> _Requirement 1_: In the saved entries below, rewrite every line from the line with "left shoulder: (686, 658, -6)" up to and including the last line of the entries. Multiply each keypoint coordinate and depth value by 2.15 and round the result to a whole number, with halves rounded up. Leave the point names and the box lines unchanged.

> _Excerpted text_:

BRIEF DESCRIPTION OF THE DRAWINGS

FIG. 1 is a schematic configuration view showing an embodiment that embodies a fuel supply device of this invention.

FIG. 2 is a timing diagram showing change in a current valve occurring when a cutoff valve in the fuel supply device is opened.

FIG. 3 is a flowchart showing a conduction prohibiting procedure implemented by a controller of the fuel supply device.

FIG. 4 is a flowchart showing a prohibition removing procedure implemented by the controller of the fuel supply device.

FIG. 5(a) is a timing diagram showing the presence or absence of a valve-open command, FIG. 5(b) is a timing diagram showing the presence or absence of conduction of an open driving current, FIG. 5(c) is a timing diagram showing an integrated value of an open driving current conduction period of time, and FIG. 5(d) is a timing diagram showing the presence or absence of a prohibition on conduction through the cutoff valve.

Saved entries:
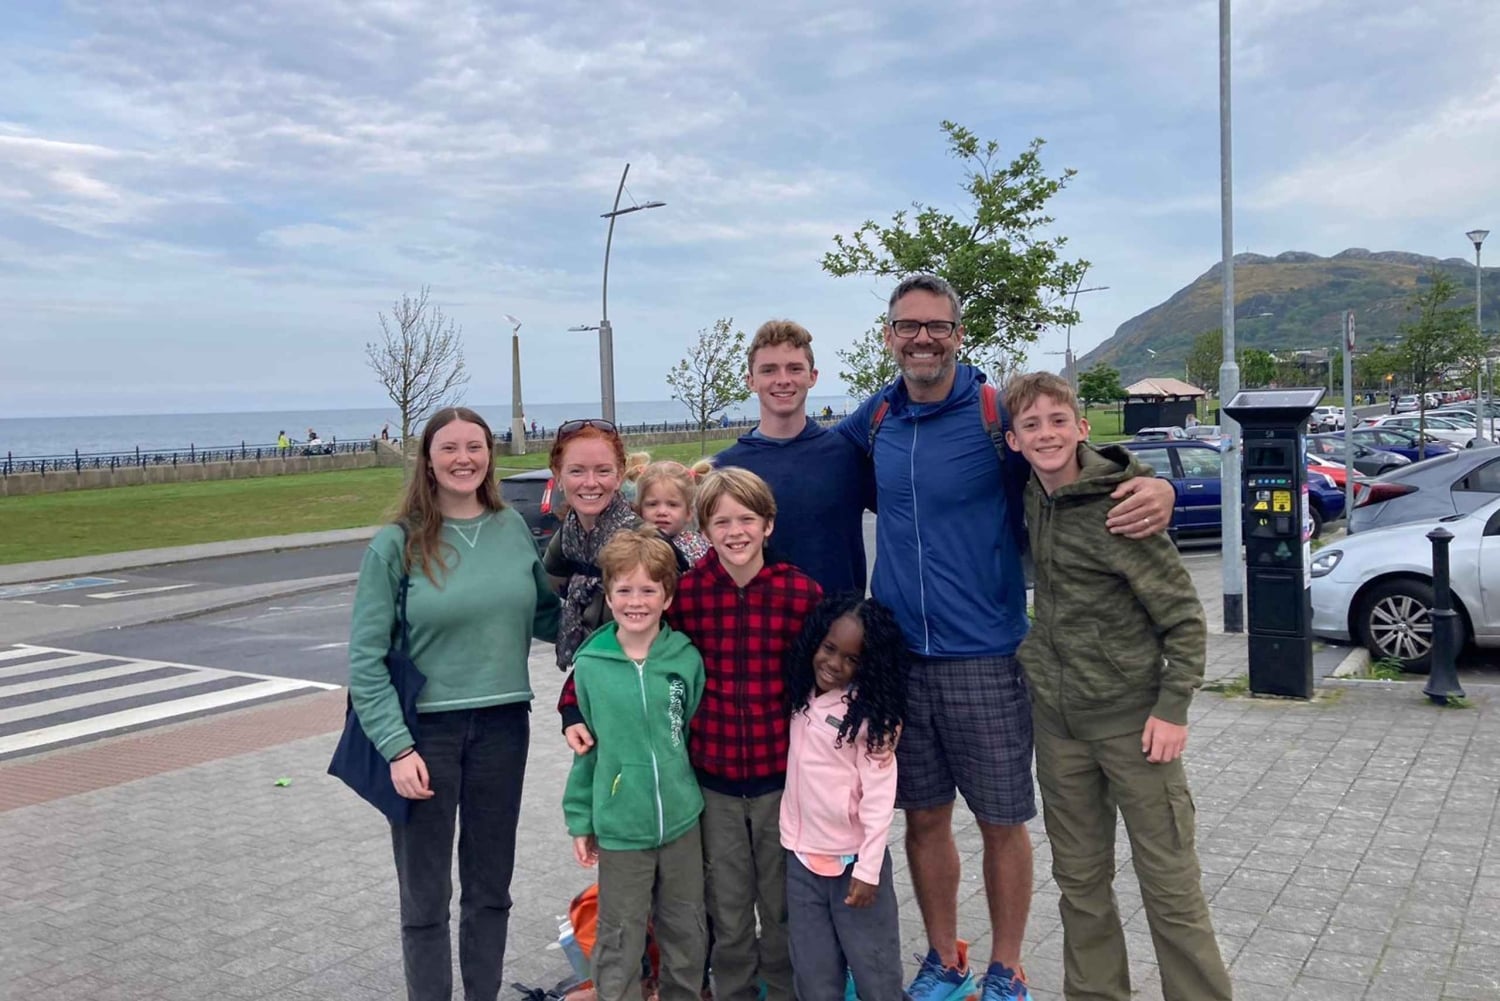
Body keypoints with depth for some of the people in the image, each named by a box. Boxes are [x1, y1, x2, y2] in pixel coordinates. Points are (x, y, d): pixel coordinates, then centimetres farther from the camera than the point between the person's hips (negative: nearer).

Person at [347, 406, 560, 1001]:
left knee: (490, 887, 17)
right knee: (426, 896, 10)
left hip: (502, 727, 3)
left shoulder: (514, 528, 2)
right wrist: (396, 746, -16)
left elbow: (544, 617, 9)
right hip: (425, 730, -3)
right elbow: (365, 657, -9)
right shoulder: (397, 543, -8)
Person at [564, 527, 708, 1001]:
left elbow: (698, 731, 5)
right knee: (620, 941, 10)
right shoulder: (590, 665, -8)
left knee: (688, 933, 18)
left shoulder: (686, 658, -6)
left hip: (683, 821, 2)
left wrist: (700, 796, 6)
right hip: (620, 827, -2)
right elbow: (585, 745, 1)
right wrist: (580, 819, 4)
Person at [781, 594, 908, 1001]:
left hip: (852, 859, -5)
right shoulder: (803, 698, 4)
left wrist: (868, 868, -16)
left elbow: (880, 793, -14)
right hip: (801, 859, 5)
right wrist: (797, 846, 6)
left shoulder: (868, 711, -13)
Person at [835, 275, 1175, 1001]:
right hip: (897, 657, 4)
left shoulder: (999, 412, -9)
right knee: (924, 817, 15)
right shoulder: (876, 418, 4)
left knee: (1001, 823, 9)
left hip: (984, 659, -3)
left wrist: (1157, 488, -27)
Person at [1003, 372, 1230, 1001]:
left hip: (1131, 713, -6)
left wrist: (1173, 707, -16)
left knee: (1170, 882, 1)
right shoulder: (1034, 497, 3)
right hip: (1056, 717, 6)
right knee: (1079, 879, 14)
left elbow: (1184, 615, -12)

> _Requirement 2_: According to the drawing descriptions, what does FIG. 4 show?

> _Answer 1_:
left shoulder: (1475, 1415, -13)
left hip: (1468, 1765, 4)
left wrist: (1505, 1711, 13)
right hip: (1333, 1778, -4)
right elbow: (1258, 1602, 2)
right wrist: (1247, 1761, 9)
Person at [781, 594, 908, 1001]:
left hip: (1832, 1847, -11)
right shoulder: (1726, 1501, 9)
left wrist: (1866, 1866, -34)
left elbow: (1892, 1705, -30)
right hip: (1722, 1847, 11)
right wrist: (1714, 1819, 13)
left shoulder: (1866, 1529, -28)
Person at [835, 275, 1175, 1001]:
right hip: (1929, 1413, 9)
left shoulder: (2148, 886, -19)
right knee: (1987, 1757, 32)
right shoulder: (1883, 899, 9)
left knee: (2152, 1769, 19)
left hip: (2116, 1417, -6)
left wrist: (2488, 1049, -58)
Person at [1003, 372, 1230, 1001]:
left hip: (2432, 1533, -13)
left wrist: (2522, 1520, -34)
left knee: (2516, 1896, 2)
right shoulder: (2223, 1069, 6)
right hip: (2270, 1542, 13)
right knee: (2320, 1890, 30)
left elbow: (2546, 1322, -26)

> _Answer 2_: FIG. 4 is a flowchart showing a prohibition removing procedure implemented by the controller of the fuel supply device.